Nous avions repéré le cinéaste croate Dalibor Matanic il y a quelques années, avec l’un de ses précédents films, Daddy. Matanic faisait mine d’y suivre les codes du film de genre (mi-thriller mi-horreur) pour y dépeindre un trauma familial. La démarche est en quelque sorte similaire dans Soleil de plomb. La première partie, particulièrement vivante, emprunte autant au récit naturaliste d’adolescence (et son spleen de fin d’été) qu’à la tragédie grecque (et son inéluctable violence). C’est sur une ambivalence similaire que l’ensemble du film se poursuit : chacun y est involontairement coupable, responsable de son passé, on y a même du sang sur les doigts, et pourtant l’amour revient. Comme un espoir ou une mauvaise herbe. Comme ce chien abandonné que l’on n'arrive plus à chasser. Un ton doux-amer bien particulier qui donne au film toute sa personnalité.
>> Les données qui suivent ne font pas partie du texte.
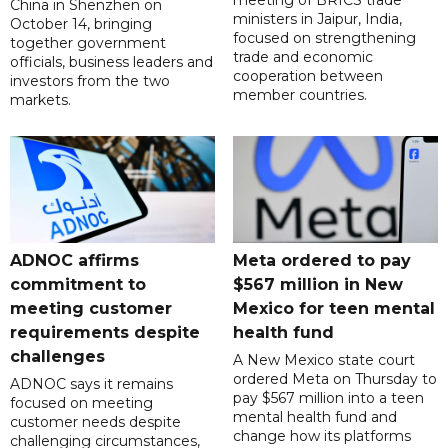
meeting of BRICS trade
China in Shenzhen on
ministers in Jaipur, India,
October 14, bringing
focused on strengthening
together government
trade and economic
officials, business leaders and
cooperation between
investors from the two
member countries.
markets.
ADNOC affirms
Meta ordered to pay
commitment to
$567 million in New
meeting customer
Mexico for teen mental
requirements despite
health fund
challenges
A New Mexico state court
ordered Meta on Thursday to
ADNOC says it remains
pay $567 million into a teen
focused on meeting
mental health fund and
customer needs despite
change how its platforms
challenging circumstances,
L’espoir illusoire laisse place à la gueule de bois puis à un hédonisme contemporain de façade, mais les cicatrices restent béantes, dans les paysages (furtifs mais très beaux) comme à l’intérieur de chacun. Matanic pousse le concept jusqu’à prendre pour chacune des trois parties la même paire de comédien. Sans tomber dans le gimmick, ce parti pris renforce le sentiment d’inéluctabilité, de cette violence reçue en héritage par chaque génération. Cela développe également une autre idée en filigrane. Que ce soit parce que les garçons ont la gâchette facile, parce qu’ils sont tous morts au combat ou parce qu’ils fuient la responsabilité de leurs ainés... au final, le plus grand perdant de chaque épisode est toujours la femme.